4. The method for preparing a SiO2 aerogel solution according to claim 1, characterized in that, The particle size of the SiO2 aerogel powder is less than 10 μm, wherein the SiO2 aerogel powder with a particle size of 1-10 μm accounts for more than 95% of the total mass of the SiO2 aerogel powder. At this time, the amount of anhydrous ethanol added is 44%-45% of the total mass of the SiO2 aerogel solution, the amount of distilled water added is 18%-19% of the total mass of the SiO2 aerogel solution, the amount of binder added is 8%-9% of the total mass of the SiO2 aerogel solution, and the balance is SiO2 aerogel powder.
5. The method for preparing a SiO2 aerogel solution according to claim 1, characterized in that, The particle size of the SiO2 aerogel powder is less than 50 μm, wherein the SiO2 aerogel powder with a particle size of 10-50 μm accounts for more than 95% of the total mass of the SiO2 aerogel powder. At this time, the amount of anhydrous ethanol added is 42%-43% of the total mass of the SiO2 aerogel solution, the amount of distilled water added is 16%-17% of the total mass of the SiO2 aerogel solution, the amount of binder added is 17%-18% of the total mass of the SiO2 aerogel solution, and the balance is SiO2 aerogel powder.

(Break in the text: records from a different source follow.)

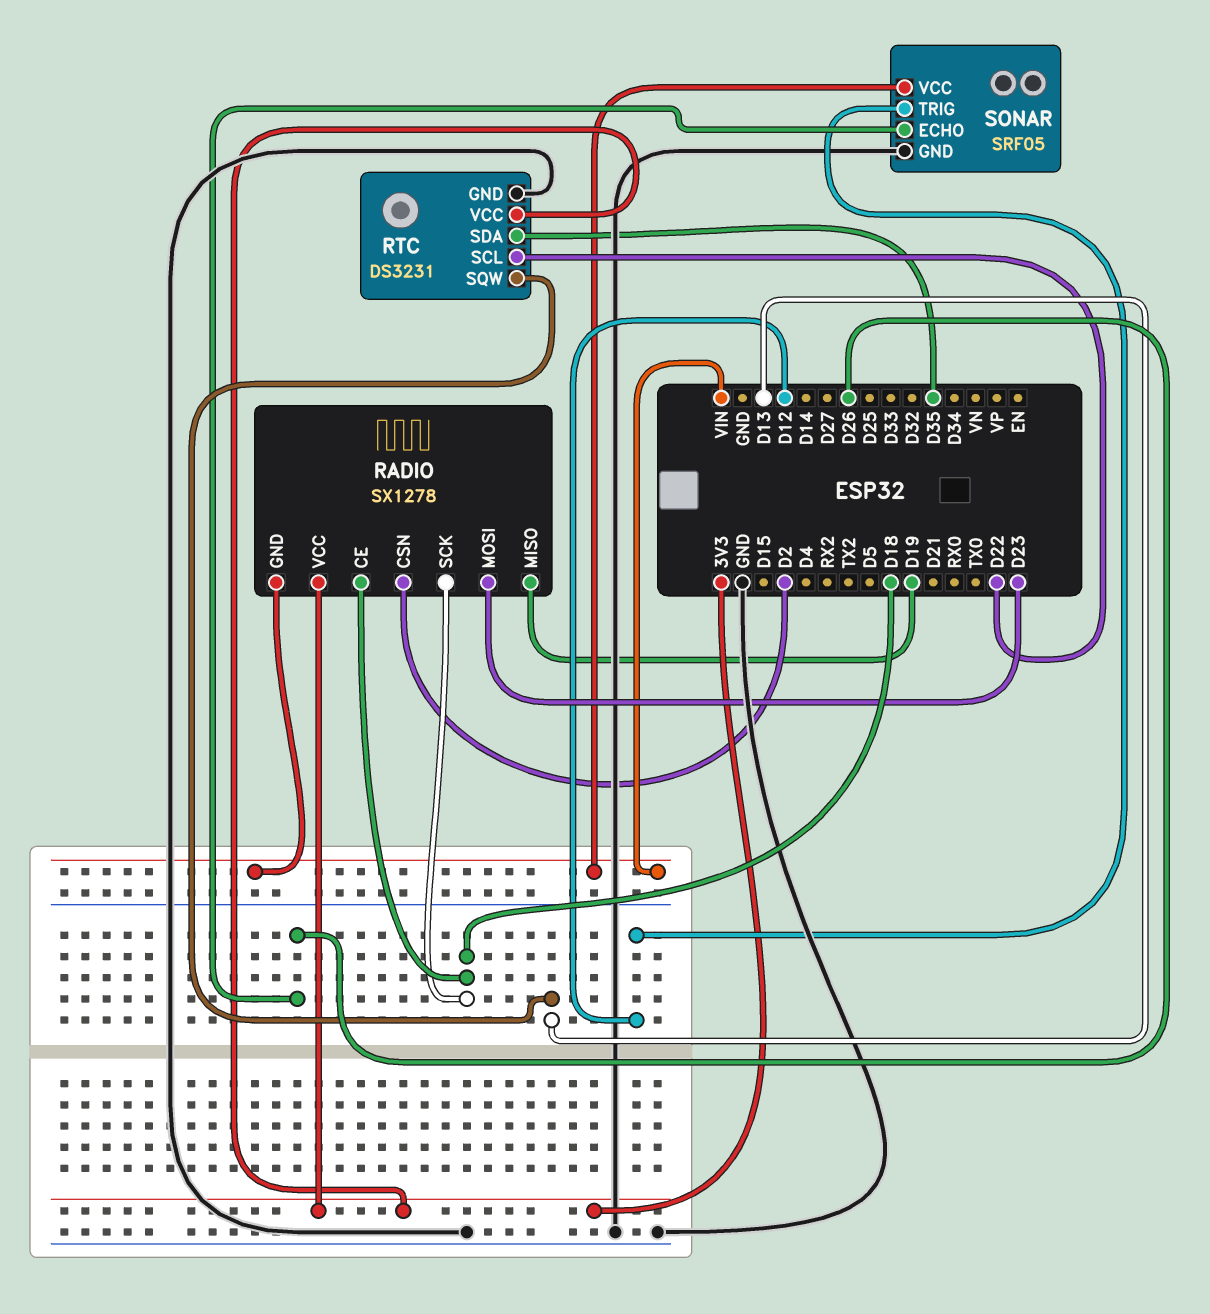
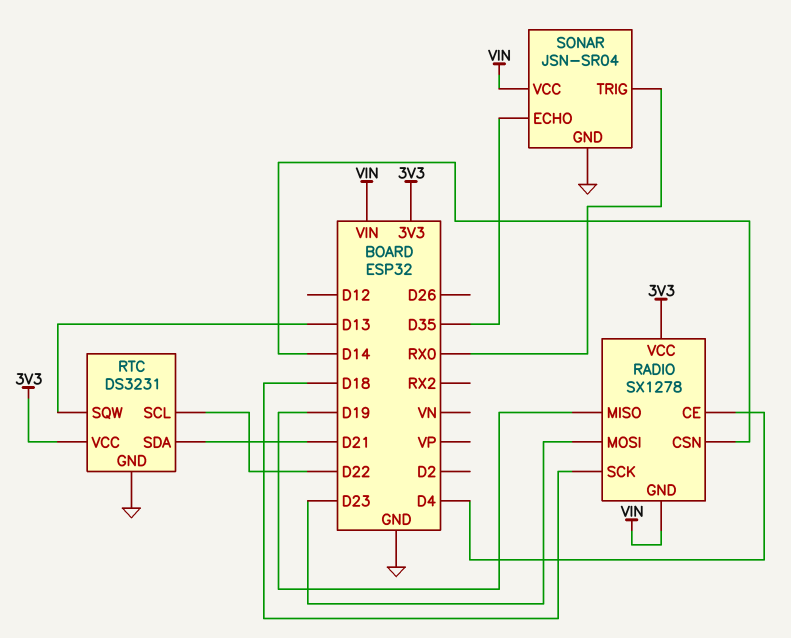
RADIO pin CE: D18 -> D4
RADIO pin CSN: D2 -> D14
RTC pin SDA: D35 -> D21
SONAR: SRF05 -> JSN-SR04
SONAR pin ECHO: D26 -> D35
SONAR pin TRIG: D12 -> RX0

6. The method for preparing a SiO2 aerogel solution according to claim 1, characterized in that, The adhesive used is polyvinyl alcohol glue.
7. A SiO2 aerogel solution, characterized in that, The SiO2 aerogel solution is prepared by the preparation method according to any one of claims 1-6.
8. A method for preparing thermally insulating aggregate, characterized in that, The process includes the following: The SiO2 aerogel solution of claim 7 is mixed with the aggregate and then dried to obtain the heat-insulating aggregate, wherein the SiO2 aerogel solution accounts for 10% to 20% of the mass of the aggregate.
9. The method for preparing a heat-insulating aggregate according to claim 8, characterized in that, The aggregate is either RAP material or natural aggregate; When mixing the SiO2 aerogel solution with the aggregate: pour the SiO2 aerogel solution into the aggregate and then let it stand; or spray the SiO2 aerogel solution onto the surface of the RAP material while stirring, and then let it stand. During the settling process, the mixture is stirred every 25-35 minutes, with the stirring rate controlled at 20-40 r / min and the stirring time controlled at 3-5 minutes each time; the total settling time is controlled at 120-140 minutes. During drying, the drying temperature is 105℃~120℃. Take it out and stir it every 55-65 minutes. The stirring rate is controlled at 10~30 r / min each time, and the stirring time is controlled at 5~10 minutes until it is completely dried.
10. A thermally insulating aggregate, characterized in that, The insulating aggregate is prepared by the preparation method described in claim 8 or 9.